WI: If the bond market isn’t friendly, it’s probably due to the fact that the economy is overheating and they’re concerned about inflation and therefore the interest rates go up. Or, they’re very concerned about asset quality. In either case, I believe that it’s important to slow banks down, because they’re going to have to pay more for the bond for higher interest rates. Therefore, they’re going to be less enthusiastic about issuing it. Therefore, they’re going to have to curtail growth. That’s probably exactly what is needed at that time.
ED: We’ve seen this shift from, too much shareholder responsibility, to an age where the shareholder is almost irrelevant. It’s now between management and the regulator. In fact, the shareholder gets punished when the management does something wrong. I’m thinking how would that be different if you said that the shareholder should be more of a bondholder rather than an equity holder?

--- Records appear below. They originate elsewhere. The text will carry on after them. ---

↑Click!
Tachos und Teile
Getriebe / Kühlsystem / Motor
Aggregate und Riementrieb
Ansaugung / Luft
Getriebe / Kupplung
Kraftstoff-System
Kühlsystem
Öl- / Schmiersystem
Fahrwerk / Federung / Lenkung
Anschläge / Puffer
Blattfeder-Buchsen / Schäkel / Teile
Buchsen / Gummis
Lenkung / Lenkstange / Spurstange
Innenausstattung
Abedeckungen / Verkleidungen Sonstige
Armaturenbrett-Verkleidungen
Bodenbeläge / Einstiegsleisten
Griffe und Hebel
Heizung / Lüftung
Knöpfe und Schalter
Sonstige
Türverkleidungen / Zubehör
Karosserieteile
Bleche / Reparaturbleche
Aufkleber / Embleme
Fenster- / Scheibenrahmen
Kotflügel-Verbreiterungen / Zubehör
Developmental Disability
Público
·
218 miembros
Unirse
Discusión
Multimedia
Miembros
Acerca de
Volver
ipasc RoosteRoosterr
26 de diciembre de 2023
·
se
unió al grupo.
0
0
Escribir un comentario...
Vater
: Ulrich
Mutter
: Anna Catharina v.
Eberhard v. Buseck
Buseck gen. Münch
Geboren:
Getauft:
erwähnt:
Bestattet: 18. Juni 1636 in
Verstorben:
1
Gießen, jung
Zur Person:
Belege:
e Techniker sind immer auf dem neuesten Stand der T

WI: We’re always going to have shareholders. I’m saying shareholders because once they make their investment they have no control. The bondholders are going to have to be the ones to apply discipline. They’re going to charge a higher interest rate if you’re less creditworthy. And they may declare default. They’re available to be converted into equity in the event that the institution is teetering on the edge of failure.
But you brought up an important point and that is these days, regulators are coming after the large banks for sure, and asking them for millions and billions of dollars, none of which is addressing the problem. The company didn’t do anything wrong, it’s just a legal fiction. The people who were involved in the company may or may not have done something wrong. If they have done something wrong, go after them. Whether it’s a fine or whether it’s jail, go after the people because the company didn’t do anything. A company doesn’t exist. It can’t act negligibly. It can’t act willfully. It can’t do good things. It can’t do bad things. A company’s just a legal fiction. You must address the people and go after them.
All they’re doing when they levy these big fines against these institutions is they’re hurting innocent shareholders who’ve had nothing to do with the wrongdoing, they just happened to make the wrong investment. They have nothing to do with the wrongdoing.
You’re also hurting the economy because you’re taking large amounts of capital out of the banking system that can be leveraged eight to one in loans if it it were left in the banking system. So I don’t understand the rationale behind what they’re doing.